[Saved data entries]
------------------------------------------------

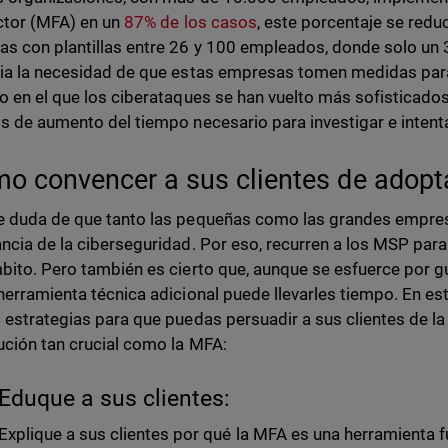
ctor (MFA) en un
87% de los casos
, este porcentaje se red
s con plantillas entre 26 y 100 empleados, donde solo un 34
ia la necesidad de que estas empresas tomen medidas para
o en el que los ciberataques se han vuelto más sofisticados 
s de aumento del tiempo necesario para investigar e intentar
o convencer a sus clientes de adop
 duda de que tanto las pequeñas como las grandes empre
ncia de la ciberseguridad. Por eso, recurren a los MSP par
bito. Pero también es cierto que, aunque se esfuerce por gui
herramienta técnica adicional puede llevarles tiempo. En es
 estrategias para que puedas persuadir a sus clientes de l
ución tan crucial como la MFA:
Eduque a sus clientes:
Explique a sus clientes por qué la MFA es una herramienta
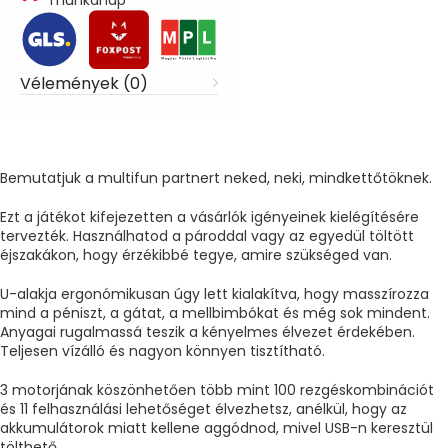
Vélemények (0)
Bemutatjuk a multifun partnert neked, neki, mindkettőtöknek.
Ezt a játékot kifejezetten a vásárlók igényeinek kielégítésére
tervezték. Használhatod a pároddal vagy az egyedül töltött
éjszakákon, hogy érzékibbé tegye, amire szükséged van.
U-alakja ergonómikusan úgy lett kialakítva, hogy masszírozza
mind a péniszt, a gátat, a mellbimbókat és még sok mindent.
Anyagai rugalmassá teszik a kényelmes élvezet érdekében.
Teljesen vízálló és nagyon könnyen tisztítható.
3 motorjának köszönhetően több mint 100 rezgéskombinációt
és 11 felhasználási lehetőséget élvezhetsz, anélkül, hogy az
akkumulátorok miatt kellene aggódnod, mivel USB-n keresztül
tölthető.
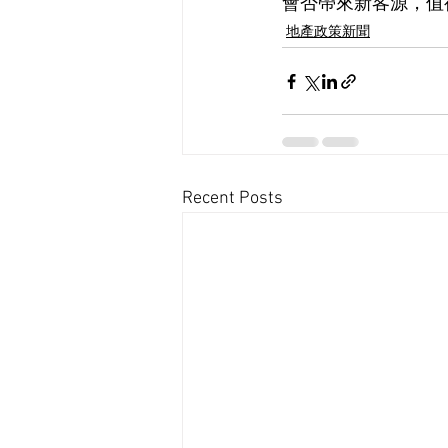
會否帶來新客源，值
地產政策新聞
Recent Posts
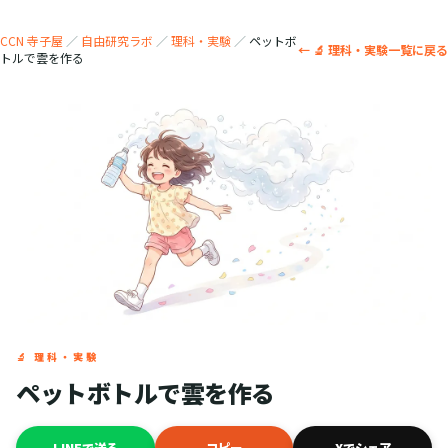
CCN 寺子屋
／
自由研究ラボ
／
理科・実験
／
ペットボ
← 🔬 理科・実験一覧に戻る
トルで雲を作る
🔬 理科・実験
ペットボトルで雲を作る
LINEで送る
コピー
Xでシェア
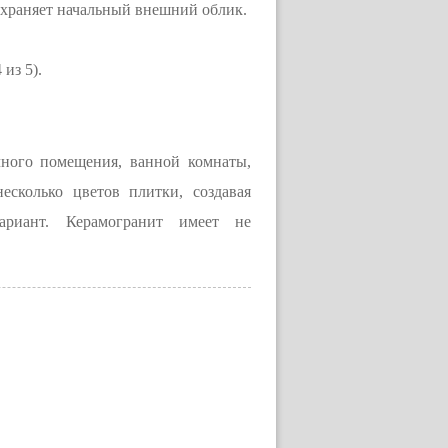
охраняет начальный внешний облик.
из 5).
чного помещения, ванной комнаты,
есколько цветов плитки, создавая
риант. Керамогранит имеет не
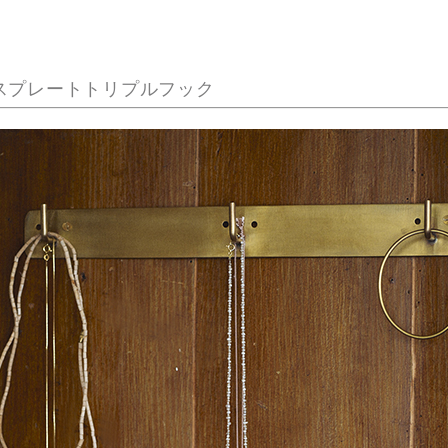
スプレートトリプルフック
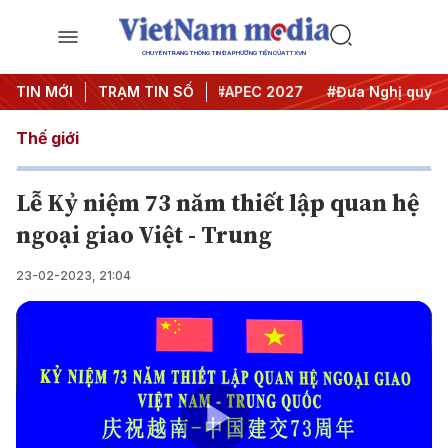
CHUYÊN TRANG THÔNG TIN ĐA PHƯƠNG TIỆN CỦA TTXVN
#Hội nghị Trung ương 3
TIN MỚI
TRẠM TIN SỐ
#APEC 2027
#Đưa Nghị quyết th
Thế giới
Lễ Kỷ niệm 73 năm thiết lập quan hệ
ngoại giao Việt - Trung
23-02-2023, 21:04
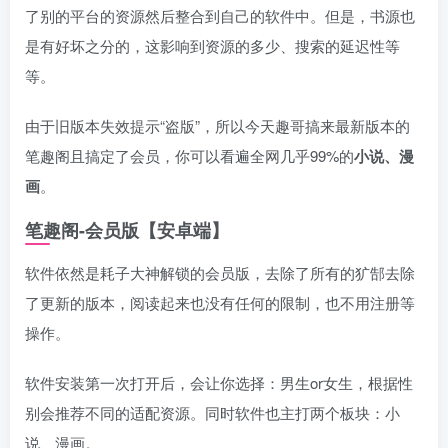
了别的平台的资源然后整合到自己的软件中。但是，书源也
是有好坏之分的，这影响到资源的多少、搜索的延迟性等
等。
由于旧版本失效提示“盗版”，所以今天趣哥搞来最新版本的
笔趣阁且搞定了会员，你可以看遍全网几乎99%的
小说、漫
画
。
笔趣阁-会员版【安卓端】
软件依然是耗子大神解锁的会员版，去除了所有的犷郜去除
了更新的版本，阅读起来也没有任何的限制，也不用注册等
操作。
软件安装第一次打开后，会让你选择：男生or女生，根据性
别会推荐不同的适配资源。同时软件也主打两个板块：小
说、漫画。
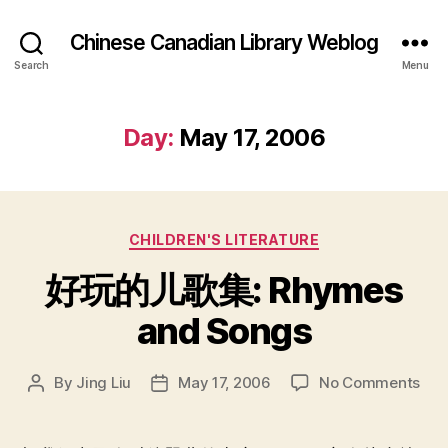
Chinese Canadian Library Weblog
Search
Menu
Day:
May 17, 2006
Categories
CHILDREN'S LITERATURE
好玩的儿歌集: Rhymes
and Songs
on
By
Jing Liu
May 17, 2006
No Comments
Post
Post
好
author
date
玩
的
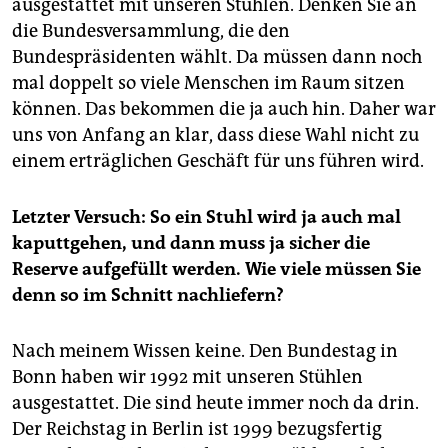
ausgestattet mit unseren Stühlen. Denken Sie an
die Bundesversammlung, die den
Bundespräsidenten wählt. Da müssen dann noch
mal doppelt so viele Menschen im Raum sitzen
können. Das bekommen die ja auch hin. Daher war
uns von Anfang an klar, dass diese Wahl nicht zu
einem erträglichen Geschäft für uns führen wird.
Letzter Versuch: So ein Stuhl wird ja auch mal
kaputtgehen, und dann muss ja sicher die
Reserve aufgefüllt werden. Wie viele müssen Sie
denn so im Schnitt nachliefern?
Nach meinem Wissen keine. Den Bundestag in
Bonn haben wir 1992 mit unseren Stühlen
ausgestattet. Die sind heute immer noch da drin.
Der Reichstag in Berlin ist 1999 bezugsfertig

------------------------------------------------

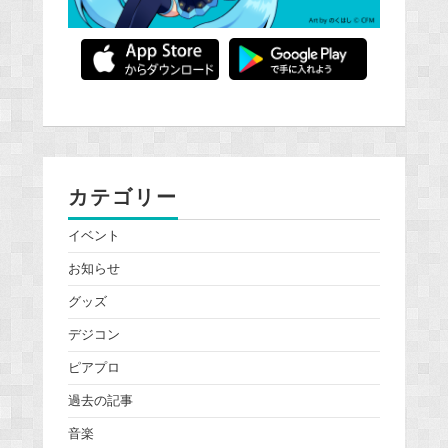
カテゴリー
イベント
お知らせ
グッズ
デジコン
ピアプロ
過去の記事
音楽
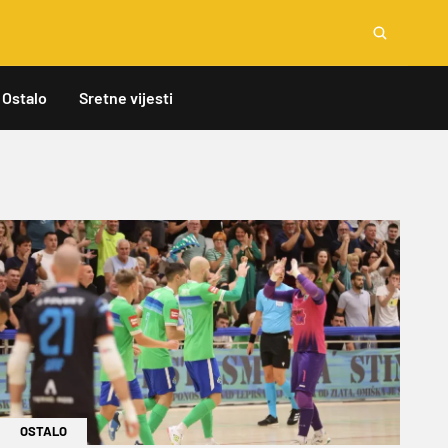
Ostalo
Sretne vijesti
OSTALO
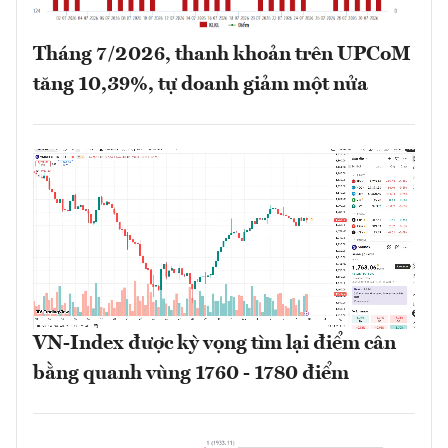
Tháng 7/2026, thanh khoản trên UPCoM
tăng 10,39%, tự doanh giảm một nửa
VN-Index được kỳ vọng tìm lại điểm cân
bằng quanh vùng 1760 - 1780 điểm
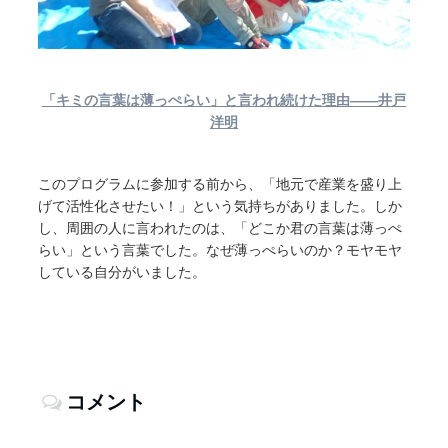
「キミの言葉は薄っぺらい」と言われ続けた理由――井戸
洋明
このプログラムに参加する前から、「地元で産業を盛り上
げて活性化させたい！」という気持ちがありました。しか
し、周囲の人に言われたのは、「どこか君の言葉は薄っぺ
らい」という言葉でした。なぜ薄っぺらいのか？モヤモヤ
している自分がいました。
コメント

------------------------------------------------

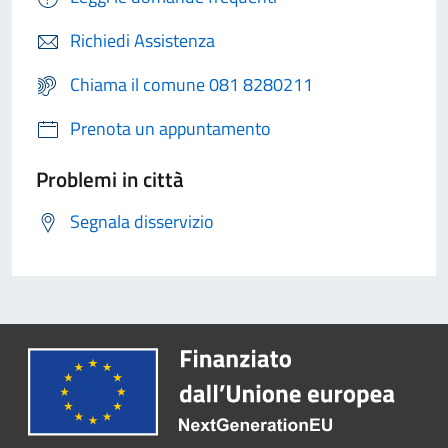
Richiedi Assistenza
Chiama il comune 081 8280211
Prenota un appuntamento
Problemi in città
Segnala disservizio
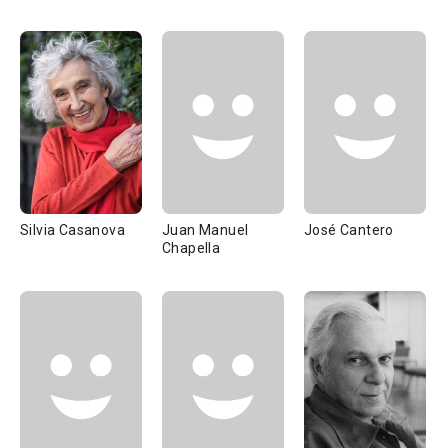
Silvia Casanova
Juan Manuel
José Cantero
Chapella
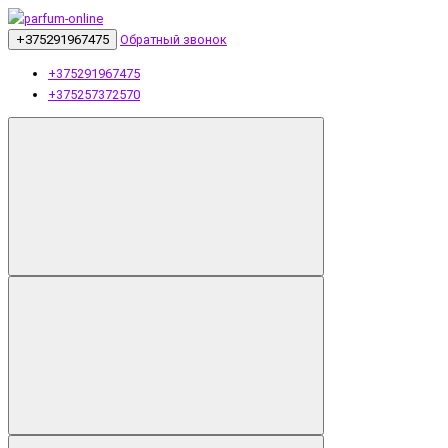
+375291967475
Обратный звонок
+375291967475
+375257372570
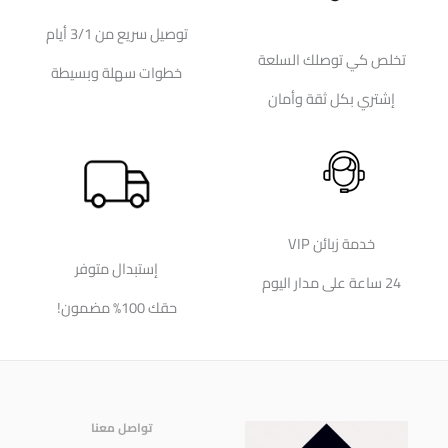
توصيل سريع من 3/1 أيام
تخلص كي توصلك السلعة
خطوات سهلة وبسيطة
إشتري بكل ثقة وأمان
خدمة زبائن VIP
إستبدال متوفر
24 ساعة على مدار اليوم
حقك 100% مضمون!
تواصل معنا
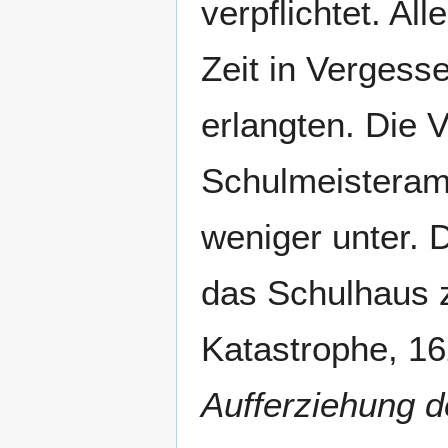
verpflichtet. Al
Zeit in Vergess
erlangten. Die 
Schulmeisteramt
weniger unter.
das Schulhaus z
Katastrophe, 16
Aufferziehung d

------------------------------------------------

**ACTIVITY**
Return only the part of the records above that opens with the line containing "Zeit in Vergess" and closes with the line containing "Aufferziehung d", ends included.

**RESULT BELOW**
Zeit in Vergess
erlangten. Die 
Schulmeisteramt
weniger unter.
das Schulhaus z
Katastrophe, 16
Aufferziehung d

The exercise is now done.